If the barrel is 4140 chrome moly with a RC range of 30-35 it sounds like they did it within standard range, not too soft or hard. If it is any harder it gets into brittle range which could turn the barrel into a fragmentation grenade instead of bulge under too much pressure.
I know absolutely nothing about this stuff but google is my guide
Comments from several sources.
Most barrels for use on hunting rifles and in military firearms are made from a high alloy Chrome Molybdenum steel of the sort used in high stress components such as truck axles, conrods and such.

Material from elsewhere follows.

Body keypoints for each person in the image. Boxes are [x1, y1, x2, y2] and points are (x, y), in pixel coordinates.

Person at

In the United States these steels are designated as 4140, 4150 and 4340 types
(I had an unfortunate hard slam encounter with a curb and bent an axle shaft in my mustang. Wonder what grade of steel it is? Destroyed the aluminum mag shaving a inch thick and 3 foot long blade off the rim. )

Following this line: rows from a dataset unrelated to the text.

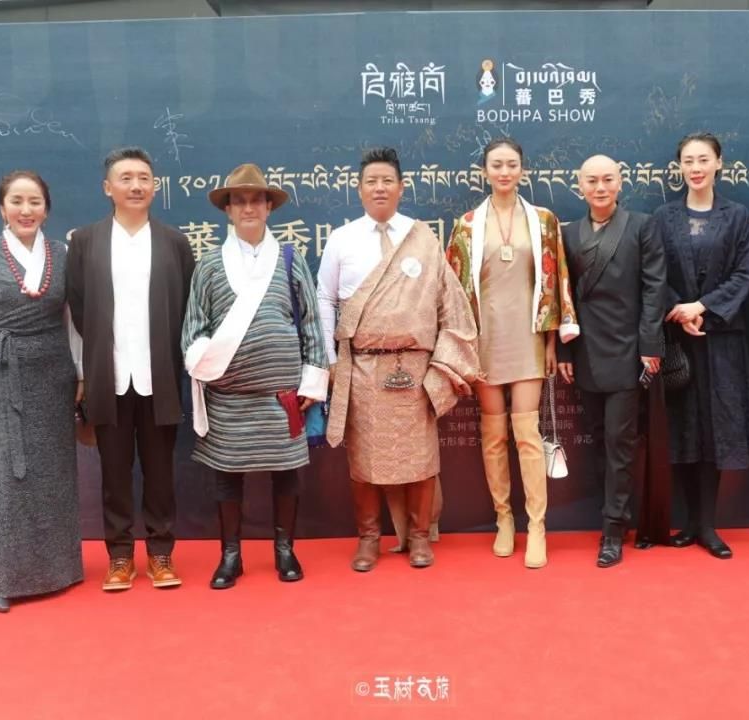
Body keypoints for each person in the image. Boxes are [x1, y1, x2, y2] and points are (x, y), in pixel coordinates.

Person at [318, 147, 480, 571]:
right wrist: (330, 359)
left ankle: (420, 537)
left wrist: (444, 364)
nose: (379, 188)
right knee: (364, 461)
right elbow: (324, 300)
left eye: (387, 181)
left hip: (415, 368)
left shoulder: (422, 238)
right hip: (362, 367)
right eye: (371, 181)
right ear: (359, 189)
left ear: (401, 188)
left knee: (421, 458)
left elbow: (451, 305)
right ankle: (369, 539)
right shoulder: (342, 239)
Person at [181, 164, 328, 588]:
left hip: (281, 396)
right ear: (228, 210)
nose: (248, 208)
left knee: (286, 474)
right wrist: (204, 361)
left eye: (256, 200)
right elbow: (193, 328)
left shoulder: (289, 259)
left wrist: (312, 381)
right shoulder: (210, 265)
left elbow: (311, 323)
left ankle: (285, 550)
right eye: (239, 201)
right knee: (227, 477)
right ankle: (231, 555)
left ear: (268, 208)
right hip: (228, 399)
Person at [445, 137, 578, 568]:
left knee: (527, 433)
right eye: (497, 165)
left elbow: (557, 282)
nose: (504, 172)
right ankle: (504, 519)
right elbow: (453, 293)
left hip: (529, 338)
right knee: (494, 435)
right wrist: (461, 351)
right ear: (484, 171)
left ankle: (537, 525)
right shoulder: (466, 225)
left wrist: (553, 341)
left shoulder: (543, 221)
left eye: (512, 164)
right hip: (484, 340)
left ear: (523, 170)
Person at [66, 147, 196, 590]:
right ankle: (119, 557)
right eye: (126, 178)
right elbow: (79, 307)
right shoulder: (86, 242)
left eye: (144, 178)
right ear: (108, 188)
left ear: (155, 187)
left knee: (161, 473)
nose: (136, 185)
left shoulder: (175, 242)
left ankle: (161, 553)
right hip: (110, 377)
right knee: (114, 474)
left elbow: (187, 308)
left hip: (161, 377)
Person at [0, 170, 83, 612]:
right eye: (17, 201)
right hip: (4, 370)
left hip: (54, 373)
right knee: (8, 477)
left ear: (46, 208)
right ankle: (2, 577)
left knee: (54, 473)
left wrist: (81, 373)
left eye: (34, 202)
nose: (26, 210)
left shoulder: (63, 254)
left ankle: (60, 568)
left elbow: (74, 322)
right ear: (2, 208)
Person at [653, 132, 749, 560]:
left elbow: (745, 273)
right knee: (683, 429)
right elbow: (654, 274)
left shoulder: (737, 217)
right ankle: (688, 523)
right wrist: (680, 311)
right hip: (678, 342)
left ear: (719, 163)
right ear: (679, 167)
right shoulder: (663, 217)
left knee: (715, 429)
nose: (695, 168)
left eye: (703, 159)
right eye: (688, 160)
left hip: (721, 340)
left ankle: (708, 525)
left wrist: (703, 307)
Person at [557, 155, 666, 568]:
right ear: (579, 186)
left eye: (607, 180)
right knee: (600, 442)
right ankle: (612, 516)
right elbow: (561, 299)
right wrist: (565, 351)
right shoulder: (567, 234)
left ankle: (614, 531)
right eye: (592, 181)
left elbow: (655, 290)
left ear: (621, 183)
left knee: (621, 445)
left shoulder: (642, 226)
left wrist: (650, 345)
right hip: (585, 352)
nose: (600, 188)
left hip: (627, 351)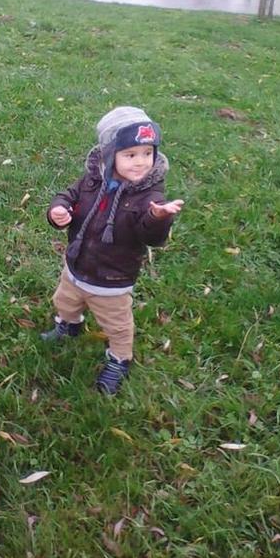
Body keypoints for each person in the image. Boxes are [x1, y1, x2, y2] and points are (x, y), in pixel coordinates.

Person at [42, 106, 183, 395]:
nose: (141, 162)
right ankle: (69, 325)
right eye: (130, 155)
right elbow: (68, 195)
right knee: (65, 301)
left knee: (117, 326)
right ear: (109, 154)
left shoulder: (149, 196)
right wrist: (58, 209)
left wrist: (158, 218)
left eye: (147, 153)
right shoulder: (92, 179)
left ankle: (120, 359)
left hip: (112, 280)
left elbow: (152, 237)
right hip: (76, 266)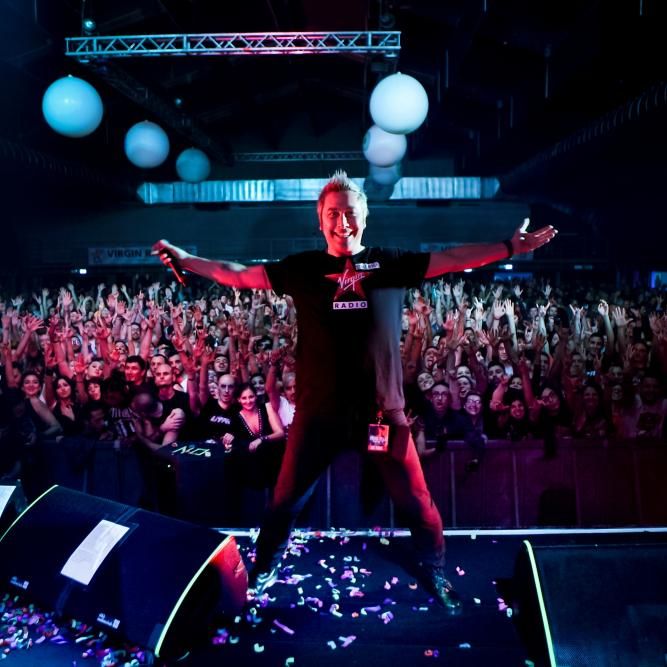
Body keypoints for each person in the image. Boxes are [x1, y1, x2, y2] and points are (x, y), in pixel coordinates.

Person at [153, 170, 556, 609]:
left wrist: (509, 248)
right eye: (332, 213)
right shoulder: (303, 268)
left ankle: (434, 568)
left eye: (349, 212)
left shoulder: (390, 262)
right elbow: (236, 274)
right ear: (319, 220)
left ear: (365, 216)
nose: (341, 221)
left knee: (416, 500)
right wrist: (187, 259)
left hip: (380, 412)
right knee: (285, 501)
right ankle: (265, 567)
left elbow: (453, 258)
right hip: (318, 414)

Rc 32, the upper end of the hardness range that still readily permits the types of machining operations involved in making barrels.
Elasticity must be maintained in gun barrels, and the range of 26-32 Rc (Rockwell C scale) hardness has been determined as the appropriate, safe tradeoff
Tensile strength and hardness affect barrel performance. Tensile strength is the force required to break a steel rod one inch in cross-sectional area by pulling at both ends. Generally, hardening steel increases its tensile strength. But a tensile rating of 100,000 pounds for a rifle barrel is worthless if the steel is so hard it's brittle. A hardness of 25 to 32 on the Rockwell C scale has proven a useful compromise.
Generally speaking, the tensile strength of a steel can be increased by hardening it. But as the hardness is increased, so the steel becomes more brittle and it becomes more susceptible to fracturing from a hard knock or sharp impact - or setting off a small explosion inside a tube of the stuff! A trade off must therefore be made of tensile strength against impact strength and for barrel steel the resultant hardness settled on is usually between 25 and 32 on the Rockwell C scale.
Quick summary of checks I have made over the years:
Older vintages of military Mauser barrels and early 1903 Springfield .30/06 manganese steel barrels around Rc 10.
Later Springfield .30/06 barrels made from what P.O. Ackley said was "WD4140," WD meaning "War Department", was around Rc17, the average hardness of "normalized," ie, air cooled 4140 steel.
The majority of commercial barrels from Winchester, Remington, Ruger, etc. tested around Rc 24-26, while at the time I tested them, the Savage 110 barrels were right up there at around Rc 30-32.
Shilen barrels at the time were Rc 19 while Douglas was around Rc 25.
Current Shilen barrels run around Rc 29-30.
Most 416 stainless rifle barrels are around Rc 20, +/-.
As you can see, barrel steel hardnesses range all over the planet, over the entire hardness range from dead soft annealed up through about Rc 32, the upper end of the hardness range that still readily permits the types of machining operations involved in making barrels.
an opinion supporting obiwan position
The 4140 used for these barrels have a hardness of Rc 26-32. This is a wide range, thus why some last longer than others. Chromelining has a Rc ~70 and a Combloc barrel Rc ~40 (usually). If these barrels were Rc 30 and chromelined = GTG, but their not.